À certains moments de nos vies, nous traversons des épreuves tellement pénibles que nous sommes incapables de concevoir la possibilité d’une issue. Nous sommes convaincus qu’il n’y aucune solution à nos problèmes. Il est impossible d’imaginer qu’un changement significatif puisse émerger. Malgré les grandes conférences internationales, notre planète continue à se réchauffer à un rythme alarmant. La pandémie n’a fait qu’accentuer l’écart entre les plus riches et les pauvres de notre monde. Les populations civiles sont toujours les plus grandes victimes des affrontements armés partout autour du globe. Alors, comment ne pas sombrer dans le désespoir? Comment ne pas accueillir l’annonce de toutes bonnes nouvelles avec scepticisme? Comment cela peut-il être possible?
Peut-être, notre problème devant toutes ces situations apparemment sans issues est notre manque d’imagination et notre incapacité à rêver plus grand. Trop souvent, nous nous imposons des limites.

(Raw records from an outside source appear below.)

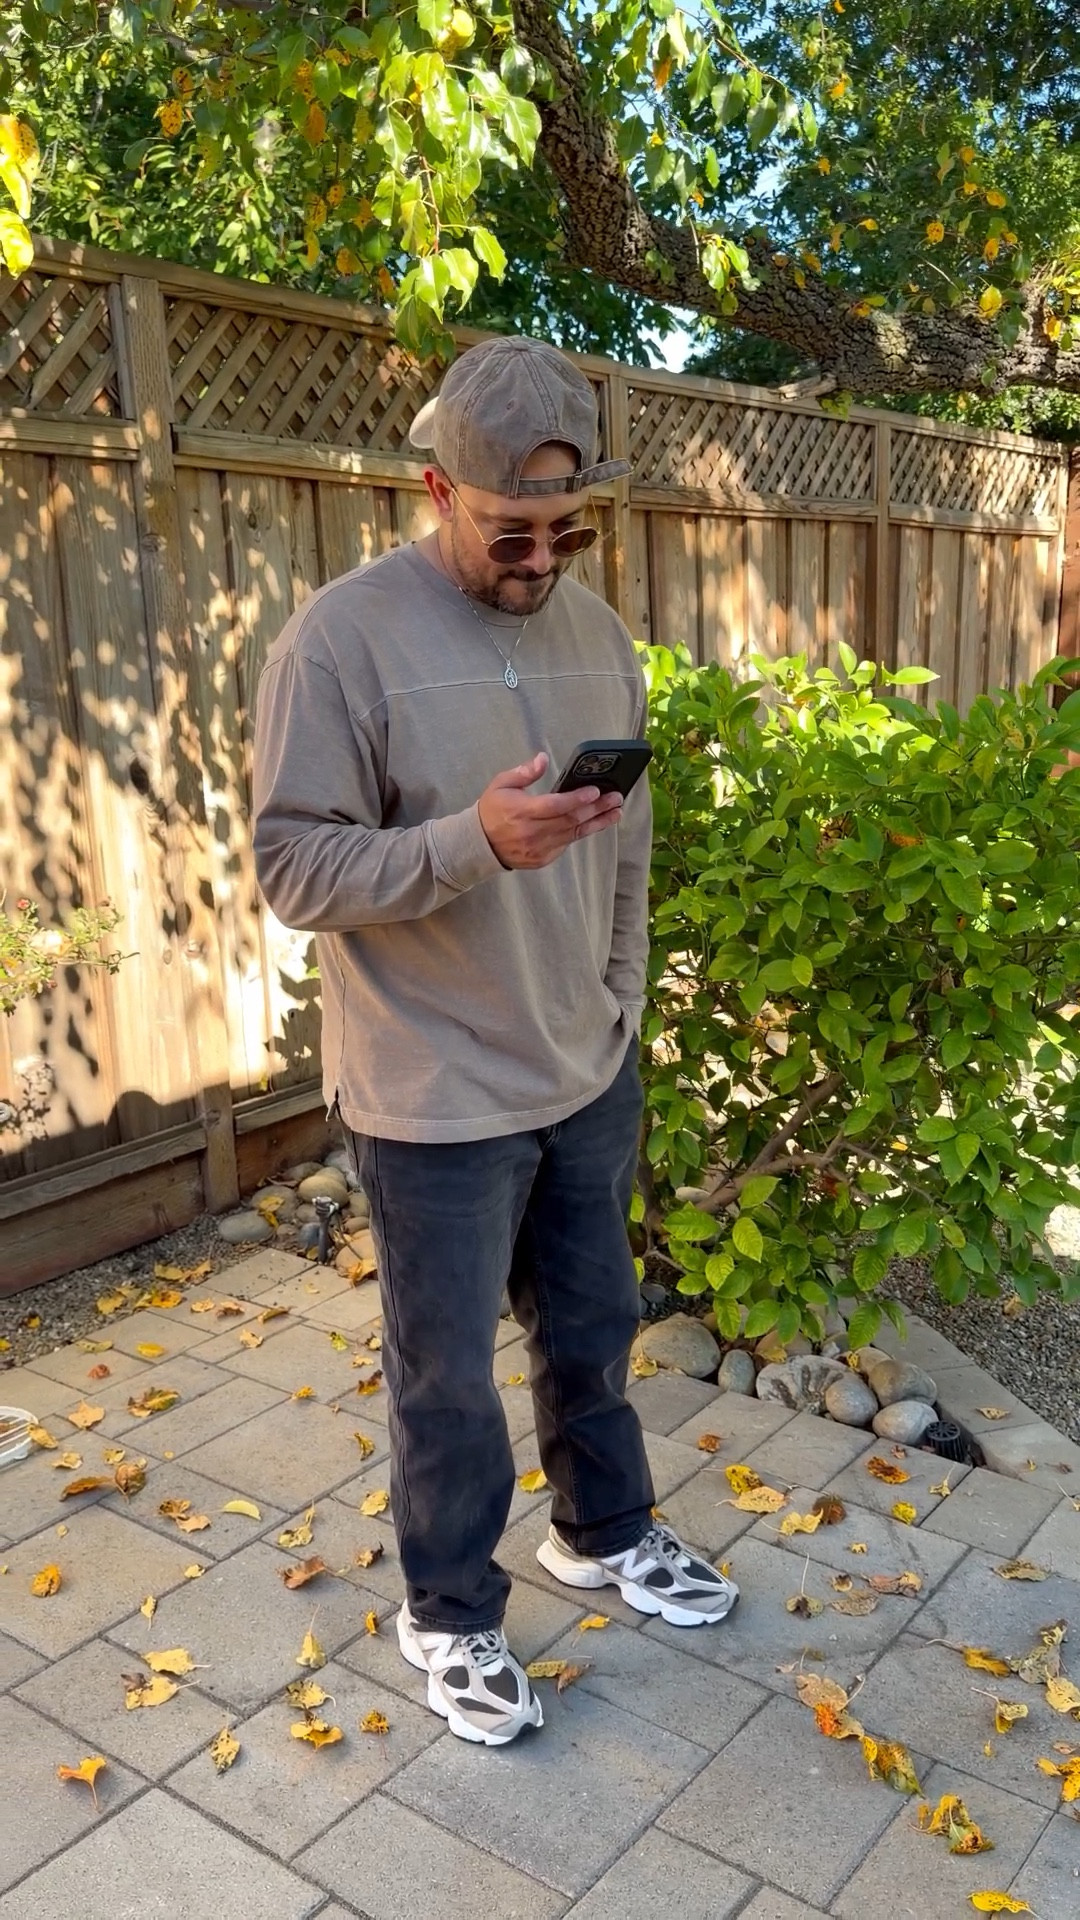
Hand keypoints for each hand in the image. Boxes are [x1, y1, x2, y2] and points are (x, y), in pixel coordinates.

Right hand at [477, 752, 622, 869]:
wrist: (480, 844)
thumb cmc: (493, 810)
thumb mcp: (501, 784)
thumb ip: (524, 772)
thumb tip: (543, 758)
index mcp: (521, 811)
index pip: (554, 805)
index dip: (576, 798)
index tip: (595, 790)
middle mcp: (532, 832)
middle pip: (570, 819)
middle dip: (596, 808)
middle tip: (616, 797)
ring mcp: (538, 848)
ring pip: (574, 833)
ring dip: (597, 822)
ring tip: (615, 812)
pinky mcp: (542, 859)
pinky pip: (566, 844)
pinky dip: (581, 832)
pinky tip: (596, 823)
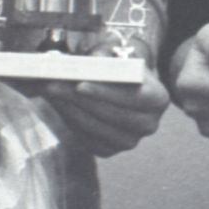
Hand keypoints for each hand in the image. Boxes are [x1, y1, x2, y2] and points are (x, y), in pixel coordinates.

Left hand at [39, 50, 169, 156]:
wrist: (120, 87)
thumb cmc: (118, 68)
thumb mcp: (116, 57)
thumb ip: (104, 59)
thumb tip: (82, 62)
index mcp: (158, 98)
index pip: (134, 97)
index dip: (106, 92)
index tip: (79, 84)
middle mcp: (149, 124)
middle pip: (113, 115)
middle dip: (81, 101)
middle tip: (54, 87)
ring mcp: (131, 141)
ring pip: (98, 129)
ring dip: (70, 111)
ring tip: (50, 93)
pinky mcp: (111, 150)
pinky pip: (88, 140)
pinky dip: (71, 122)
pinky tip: (58, 106)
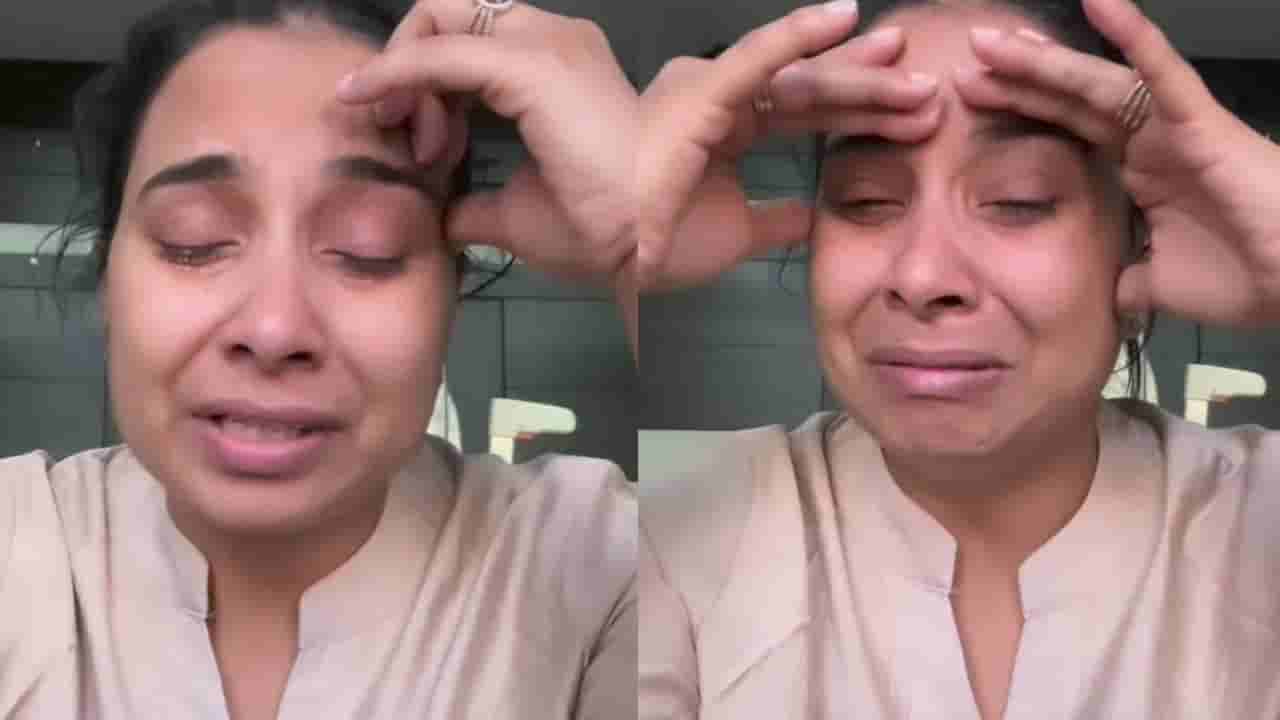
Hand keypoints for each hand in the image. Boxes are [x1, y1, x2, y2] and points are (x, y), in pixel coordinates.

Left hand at [337, 0, 638, 286]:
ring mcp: (547, 45)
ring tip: (422, 144)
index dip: (426, 87)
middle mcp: (554, 40)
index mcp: (555, 67)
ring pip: (440, 19)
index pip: (468, 44)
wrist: (645, 242)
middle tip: (406, 133)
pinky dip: (394, 70)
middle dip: (407, 66)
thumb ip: (477, 207)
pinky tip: (366, 98)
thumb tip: (443, 218)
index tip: (423, 149)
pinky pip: (439, 52)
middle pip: (449, 17)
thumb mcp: (519, 216)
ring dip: (402, 73)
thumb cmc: (602, 231)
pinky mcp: (533, 65)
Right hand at [634, 0, 941, 291]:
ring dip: (857, 74)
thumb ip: (773, 220)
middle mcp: (719, 102)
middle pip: (809, 90)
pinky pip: (755, 59)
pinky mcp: (698, 95)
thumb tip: (810, 218)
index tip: (909, 115)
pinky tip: (842, 16)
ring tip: (913, 72)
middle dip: (870, 88)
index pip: (803, 112)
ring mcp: (708, 93)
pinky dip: (798, 35)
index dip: (856, 111)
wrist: (615, 262)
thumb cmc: (655, 245)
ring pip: (796, 77)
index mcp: (723, 129)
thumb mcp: (735, 234)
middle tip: (927, 88)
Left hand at [956, 0, 1279, 327]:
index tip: (970, 97)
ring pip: (1098, 82)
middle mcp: (1151, 141)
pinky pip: (1163, 69)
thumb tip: (1099, 295)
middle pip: (1070, 99)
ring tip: (995, 38)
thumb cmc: (1243, 279)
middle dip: (1018, 77)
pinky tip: (1100, 0)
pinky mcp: (1200, 121)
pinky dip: (1133, 34)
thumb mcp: (1156, 285)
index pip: (1067, 130)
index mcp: (1139, 173)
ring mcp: (1173, 126)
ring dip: (1047, 60)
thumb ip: (1122, 280)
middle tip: (968, 53)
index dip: (1021, 110)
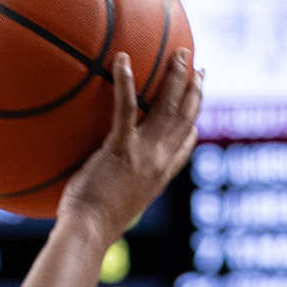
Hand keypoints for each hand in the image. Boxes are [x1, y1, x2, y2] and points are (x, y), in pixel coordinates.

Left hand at [57, 51, 202, 245]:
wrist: (88, 233)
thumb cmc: (91, 227)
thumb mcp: (116, 208)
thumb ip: (118, 190)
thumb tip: (102, 186)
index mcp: (160, 175)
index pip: (186, 144)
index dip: (193, 121)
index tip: (196, 104)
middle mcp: (160, 161)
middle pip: (187, 117)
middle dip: (196, 89)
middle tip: (197, 66)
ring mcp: (143, 152)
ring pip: (169, 106)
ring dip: (177, 76)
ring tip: (179, 52)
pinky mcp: (120, 147)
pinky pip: (126, 107)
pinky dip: (126, 81)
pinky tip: (122, 59)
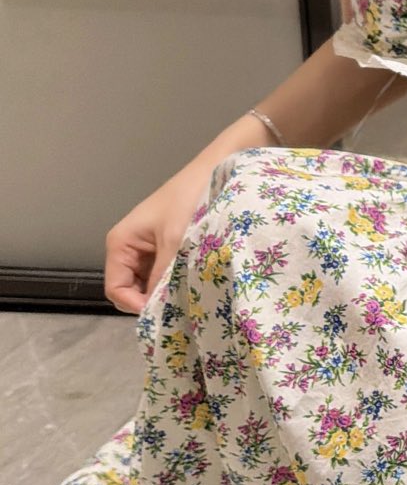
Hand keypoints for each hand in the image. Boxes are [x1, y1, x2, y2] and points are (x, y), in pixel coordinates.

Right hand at [104, 161, 214, 315]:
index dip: (135, 305)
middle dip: (149, 301)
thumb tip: (157, 308)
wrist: (212, 173)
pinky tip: (190, 284)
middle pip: (129, 291)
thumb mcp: (174, 241)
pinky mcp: (164, 250)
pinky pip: (161, 276)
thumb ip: (162, 276)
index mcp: (120, 244)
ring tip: (187, 296)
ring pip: (147, 285)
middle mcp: (128, 249)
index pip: (115, 289)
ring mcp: (146, 250)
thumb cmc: (188, 200)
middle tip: (178, 306)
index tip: (163, 311)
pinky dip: (172, 283)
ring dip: (163, 293)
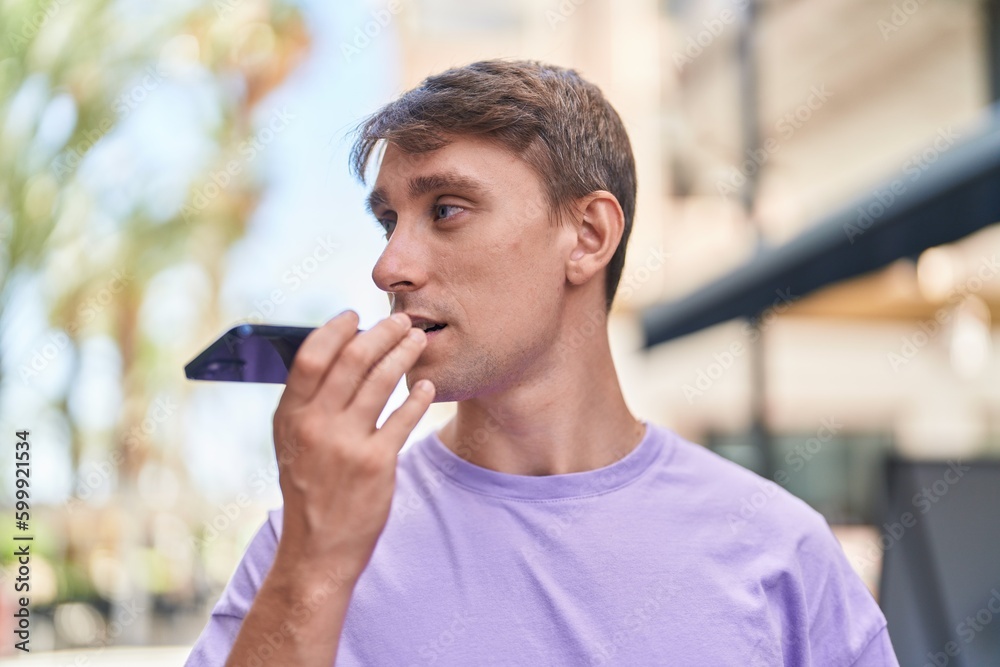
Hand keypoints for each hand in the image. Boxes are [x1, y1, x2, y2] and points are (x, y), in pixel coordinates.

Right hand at [270, 310, 433, 577]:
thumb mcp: (291, 443)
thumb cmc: (308, 488)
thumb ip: (306, 401)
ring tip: (417, 340)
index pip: (310, 356)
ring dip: (403, 353)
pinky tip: (427, 387)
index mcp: (289, 416)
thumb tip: (334, 351)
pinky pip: (404, 417)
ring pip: (381, 381)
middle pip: (352, 360)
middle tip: (400, 320)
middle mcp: (314, 426)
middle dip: (381, 333)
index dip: (335, 329)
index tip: (355, 316)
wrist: (317, 549)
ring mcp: (346, 444)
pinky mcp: (376, 463)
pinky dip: (418, 396)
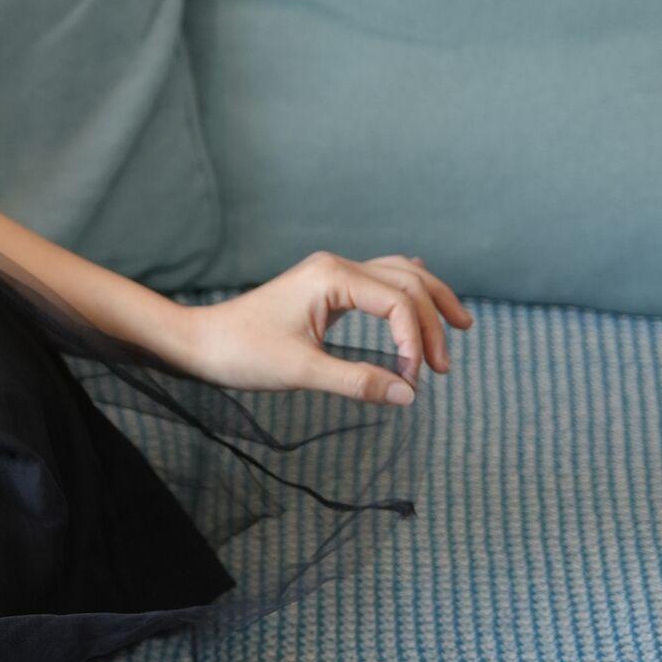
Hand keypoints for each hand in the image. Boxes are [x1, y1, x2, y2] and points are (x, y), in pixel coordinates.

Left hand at [161, 251, 472, 405]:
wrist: (200, 342)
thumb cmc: (242, 353)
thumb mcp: (302, 371)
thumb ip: (357, 382)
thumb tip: (409, 395)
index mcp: (331, 276)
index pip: (398, 301)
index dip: (416, 341)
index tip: (414, 381)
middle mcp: (335, 265)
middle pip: (408, 280)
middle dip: (433, 322)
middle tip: (444, 367)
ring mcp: (331, 273)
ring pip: (398, 275)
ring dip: (428, 302)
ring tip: (460, 328)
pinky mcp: (327, 287)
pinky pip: (379, 281)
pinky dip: (406, 294)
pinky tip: (421, 305)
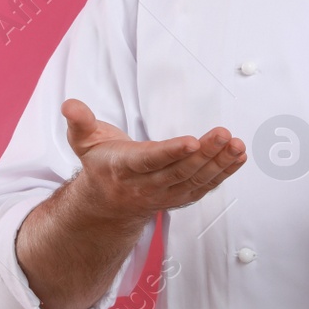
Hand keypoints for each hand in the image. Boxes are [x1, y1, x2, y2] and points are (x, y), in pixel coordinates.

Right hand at [63, 98, 246, 220]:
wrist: (107, 204)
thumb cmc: (100, 163)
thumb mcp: (83, 141)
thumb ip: (79, 121)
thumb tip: (69, 104)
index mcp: (122, 168)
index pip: (150, 160)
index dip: (171, 152)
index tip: (192, 140)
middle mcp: (146, 186)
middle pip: (179, 171)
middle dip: (205, 153)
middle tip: (225, 134)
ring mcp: (165, 195)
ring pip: (195, 180)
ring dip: (219, 163)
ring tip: (236, 144)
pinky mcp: (180, 197)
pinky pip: (205, 187)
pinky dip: (224, 173)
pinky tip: (238, 157)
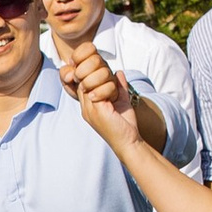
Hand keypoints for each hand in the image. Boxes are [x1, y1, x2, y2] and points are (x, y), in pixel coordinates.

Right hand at [63, 38, 140, 153]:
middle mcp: (86, 106)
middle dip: (99, 72)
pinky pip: (99, 90)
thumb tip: (118, 72)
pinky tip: (115, 98)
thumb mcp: (121, 100)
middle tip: (112, 80)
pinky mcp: (96, 111)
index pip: (82, 79)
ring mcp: (89, 109)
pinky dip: (110, 89)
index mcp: (89, 103)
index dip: (91, 70)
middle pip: (84, 76)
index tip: (104, 69)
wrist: (129, 142)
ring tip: (115, 93)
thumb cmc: (124, 124)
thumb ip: (119, 86)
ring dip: (106, 81)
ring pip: (91, 80)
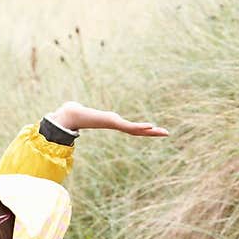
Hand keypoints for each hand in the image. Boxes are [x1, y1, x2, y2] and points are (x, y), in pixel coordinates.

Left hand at [49, 101, 168, 136]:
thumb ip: (82, 108)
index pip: (132, 126)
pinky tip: (151, 127)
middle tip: (166, 133)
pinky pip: (130, 127)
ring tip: (163, 132)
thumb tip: (73, 105)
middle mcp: (117, 124)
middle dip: (152, 132)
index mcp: (114, 121)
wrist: (72, 115)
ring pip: (137, 130)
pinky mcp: (114, 123)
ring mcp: (116, 124)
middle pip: (139, 130)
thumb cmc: (76, 113)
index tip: (154, 128)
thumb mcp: (86, 109)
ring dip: (151, 131)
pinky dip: (141, 127)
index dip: (143, 128)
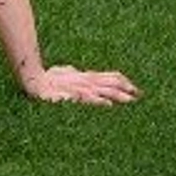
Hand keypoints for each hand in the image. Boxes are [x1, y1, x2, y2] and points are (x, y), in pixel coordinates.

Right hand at [23, 65, 140, 104]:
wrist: (33, 81)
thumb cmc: (46, 77)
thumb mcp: (62, 72)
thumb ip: (71, 72)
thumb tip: (74, 70)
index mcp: (86, 76)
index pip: (111, 76)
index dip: (125, 81)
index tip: (135, 88)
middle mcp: (87, 81)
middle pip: (113, 82)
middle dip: (128, 89)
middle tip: (141, 96)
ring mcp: (80, 88)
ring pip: (105, 90)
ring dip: (119, 96)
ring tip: (131, 101)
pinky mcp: (72, 95)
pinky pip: (88, 98)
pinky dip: (99, 101)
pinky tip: (108, 105)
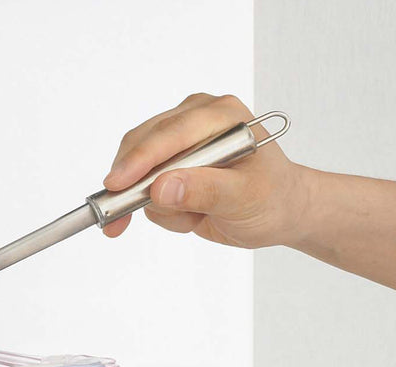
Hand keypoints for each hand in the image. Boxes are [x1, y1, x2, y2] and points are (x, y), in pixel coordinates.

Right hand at [102, 93, 304, 249]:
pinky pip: (144, 190)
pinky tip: (189, 216)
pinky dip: (161, 212)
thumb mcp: (245, 198)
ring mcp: (181, 143)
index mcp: (219, 116)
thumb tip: (161, 188)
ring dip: (158, 206)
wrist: (279, 212)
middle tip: (118, 221)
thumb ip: (204, 190)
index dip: (139, 159)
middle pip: (142, 146)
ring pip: (139, 173)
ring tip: (193, 218)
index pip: (169, 133)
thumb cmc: (272, 199)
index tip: (116, 185)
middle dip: (134, 187)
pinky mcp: (170, 164)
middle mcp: (195, 120)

Si nous ne pouvons pas nous entendre collectivement pour diminuer la disparité entre les riches et les pauvres, pourquoi créer des programmes? Si nous ne pouvons pas établir des pourparlers avec nos ennemis, pourquoi croire qu’une paix possible? Si les récits de nos évangiles sont structurés comme des mythes, pourquoi leur accorder de la crédibilité ?
Je crois que le passage d’aujourd’hui nous invite à aller au-delà de l’histoire d’une jeune femme qui conçoit miraculeusement un enfant. Ces mots proclament que l’espoir est toujours possible malgré les pires épreuves. La lumière peut toujours se frayer un chemin dans les ténèbres les plus sombres. Un rebondissement totalement inattendu a la capacité de renverser une situation apparemment désespérée. Cette histoire nous enseigne que le statu quo n’est pas une fatalité implacable. Il est possible de créer des moments et des espaces où nos mots résonneront plus fort, où nos actions modifieront la normalité ambiante, où l’impossible reculera devant les possibilités qui nous sommes offertes par Dieu. À quelques jours de Noël, nous pouvons incarner cette conviction que Dieu ne nous abandonnera jamais. Nous pouvons croire que rien n’est impossible pour Dieu, même la conception hors norme d’un messie qui changera la face du monde à jamais.
Malgré tous les défis apparemment irrésolubles autour de nous, l’histoire de la visite de l’ange Gabriel à Marie nous rappelle à croire en l’impossible. Au lieu de nous imposer des limites et nous décourager, nous sommes invités à ouvrir nos esprits à toutes sortes de possibilités, même les plus incroyables comme une conception virginale. Nous pouvons toujours espérer parce que rien n’est impossible à Dieu. Amen.